Modern-day barley eaters are most likely to envoy these chewy pearls in soups or stews. But barley more than holds its own stuffed into peppers or poultry or baked with mushrooms and beef broth. Any way you cook it, barley is good, healthy food, especially when it comes to battling high cholesterol.
Potential Healing Power:
- Lower cholesterol
- Prevent heart disease
Smart for the Heart
Like oats, barley contains soluble fiber-particularly betaglucans-that can help reduce cholesterol. Cutting cholesterol, of course, is like sending roses to your heart.

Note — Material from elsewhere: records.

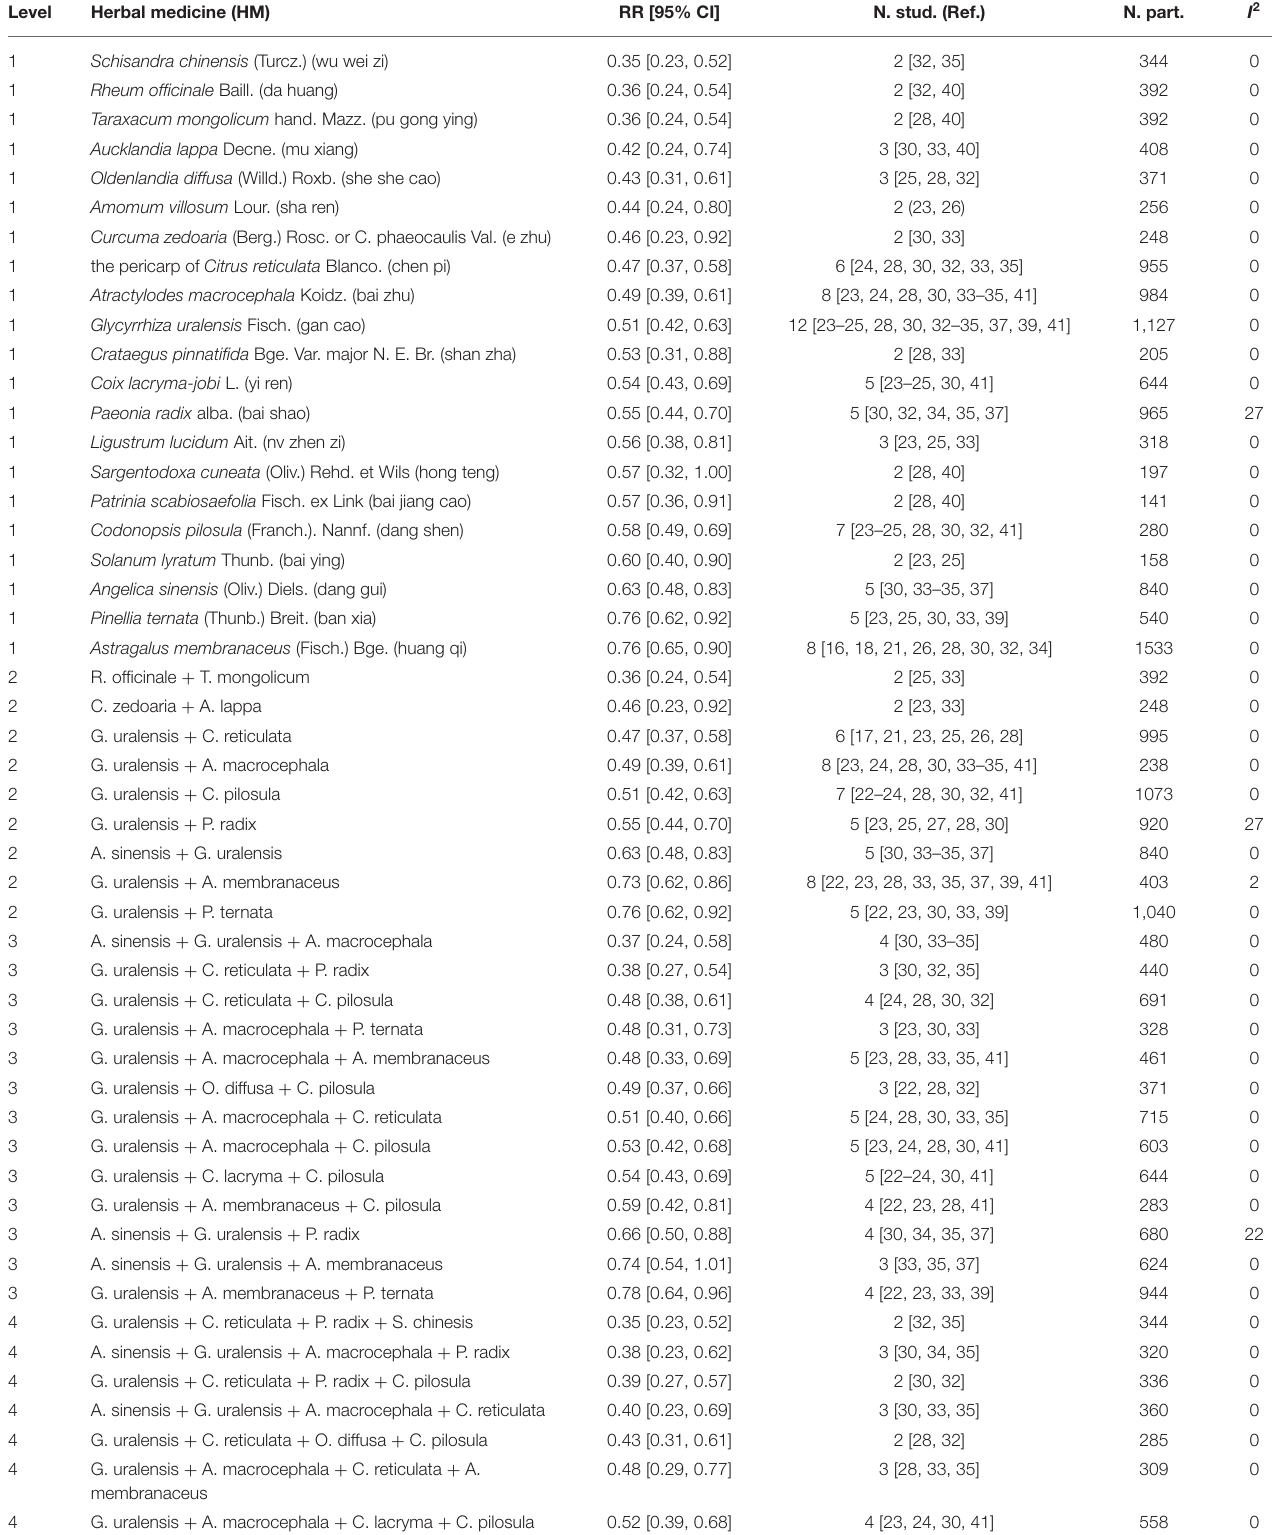
TABLE 2 | Effects of specific HMs on alleviation of chemotherapy-induced gastrointestinal toxicity: single HMs and combinations.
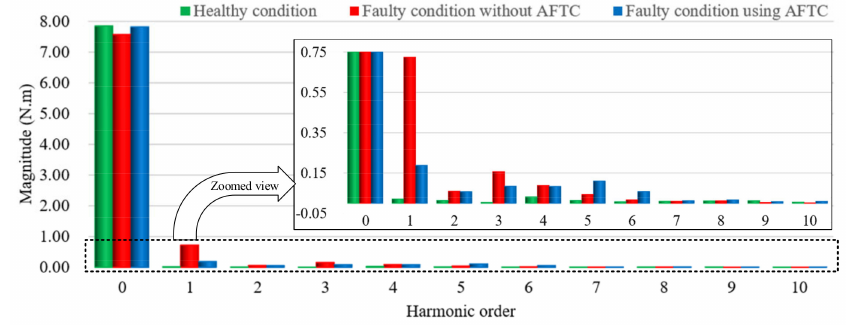
Figure 13. Comparison of spectrum of torque in healthy, OSF and fault-tolerant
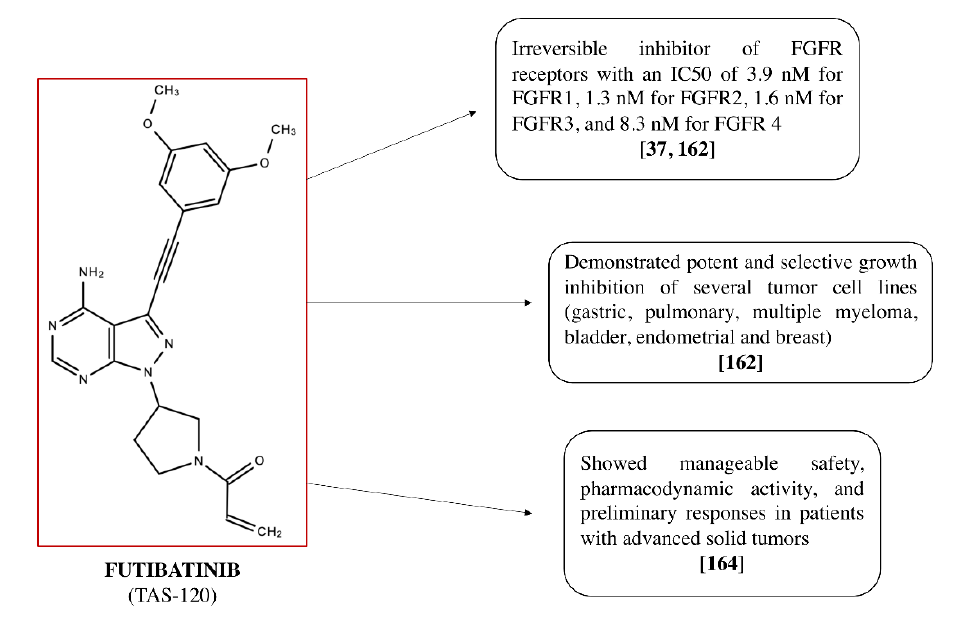
Figure 4. Chemical structure of futibatinib (TAS-120) and its properties.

“We think barley affects cholesterol by creating a gelatinous condition in the intestine that interferes with cholesterol and fat absorption into body”, explain Rosemary Newman, professor of foods and nutrition at Montana State University in Bozeman.
In tests, people with high cholesterol who ate barley as their main source of carbohydrates lowered their total cholesterol by 11 percent, while their “bad” LDL dropped 16 percent. Each day, these people ate a breakfast cereal made with barley flakes and a flatbread and a muffin made with barley flour.